PROMPT →
In the passage about driving through Idaho and Wyoming, transcribe word for word the stretch from "After quick stop" through "Congress’ continuous support.".

PROVIDED TEXT →

After quick stop at the Craters of the Moon National Monument (dried lava), we drove by the Idaho National Laboratory, where some of the Department of Energy’s space-age ideas have outstripped reality. And when I say “drove by,” I mean a small sign by the highway in the middle of Nowhere, ID, next to a driveway that extended to the horizon. On-site at the lab, one company is attempting to start up the first small modular reactor (SMR) – a “mini-nuke” subsidized with hundreds of millions of taxpayer dollars. SMRs were supposed to be the next wave of nuclear power, but they’ve proved way too costly to be worth Congress’ continuous support.

On through the vast emptiness of southern Idaho into Wyoming, through Gillette and into Cheyenne. Wyoming has featured prominently in our work on energy and natural resources over the years. TCS staff has travelled to Wyoming several times in the past to testify at public hearings held by the Bureau of Land Management about the federal coal program (Powder River Basin is nearby) and the Methane Waste Rule. More recently, the BLM is granting “royalty relief” to oil and gas producers in the state, under the guise of economic stimulus. Never mind that Wyoming, like other states, faces massive budget problems now, and lowering an already-low royalty rate will only decrease revenues. And that further lowering royalty rates is a terrible way to boost shot-term economic activity.

Records from a data source
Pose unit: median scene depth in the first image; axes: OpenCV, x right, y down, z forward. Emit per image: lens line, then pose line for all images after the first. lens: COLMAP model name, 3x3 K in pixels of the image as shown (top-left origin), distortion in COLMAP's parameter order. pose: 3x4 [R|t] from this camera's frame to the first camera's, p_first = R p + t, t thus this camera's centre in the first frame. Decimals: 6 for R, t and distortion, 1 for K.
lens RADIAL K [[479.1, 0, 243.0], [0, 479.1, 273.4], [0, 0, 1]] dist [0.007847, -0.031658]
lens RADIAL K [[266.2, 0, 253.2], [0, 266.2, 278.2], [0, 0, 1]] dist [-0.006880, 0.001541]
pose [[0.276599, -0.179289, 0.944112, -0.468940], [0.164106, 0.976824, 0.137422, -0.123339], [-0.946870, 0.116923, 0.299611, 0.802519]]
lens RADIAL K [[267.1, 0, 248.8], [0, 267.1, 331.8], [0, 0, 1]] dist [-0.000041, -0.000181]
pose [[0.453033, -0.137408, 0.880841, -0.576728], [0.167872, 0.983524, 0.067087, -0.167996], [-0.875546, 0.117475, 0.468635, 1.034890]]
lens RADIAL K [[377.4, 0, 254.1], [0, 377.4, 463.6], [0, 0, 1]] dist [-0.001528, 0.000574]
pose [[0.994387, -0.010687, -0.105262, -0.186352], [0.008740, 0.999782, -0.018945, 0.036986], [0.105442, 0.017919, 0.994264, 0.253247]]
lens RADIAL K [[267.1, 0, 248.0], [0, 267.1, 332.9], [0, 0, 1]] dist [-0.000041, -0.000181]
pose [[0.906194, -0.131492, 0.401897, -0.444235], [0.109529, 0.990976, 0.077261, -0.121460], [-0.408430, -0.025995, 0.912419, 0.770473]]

EXERCISE RESULT →
After quick stop at the Craters of the Moon National Monument (dried lava), we drove by the Idaho National Laboratory, where some of the Department of Energy’s space-age ideas have outstripped reality. And when I say “drove by,” I mean a small sign by the highway in the middle of Nowhere, ID, next to a driveway that extended to the horizon. On-site at the lab, one company is attempting to start up the first small modular reactor (SMR) – a “mini-nuke” subsidized with hundreds of millions of taxpayer dollars. SMRs were supposed to be the next wave of nuclear power, but they’ve proved way too costly to be worth Congress’ continuous support.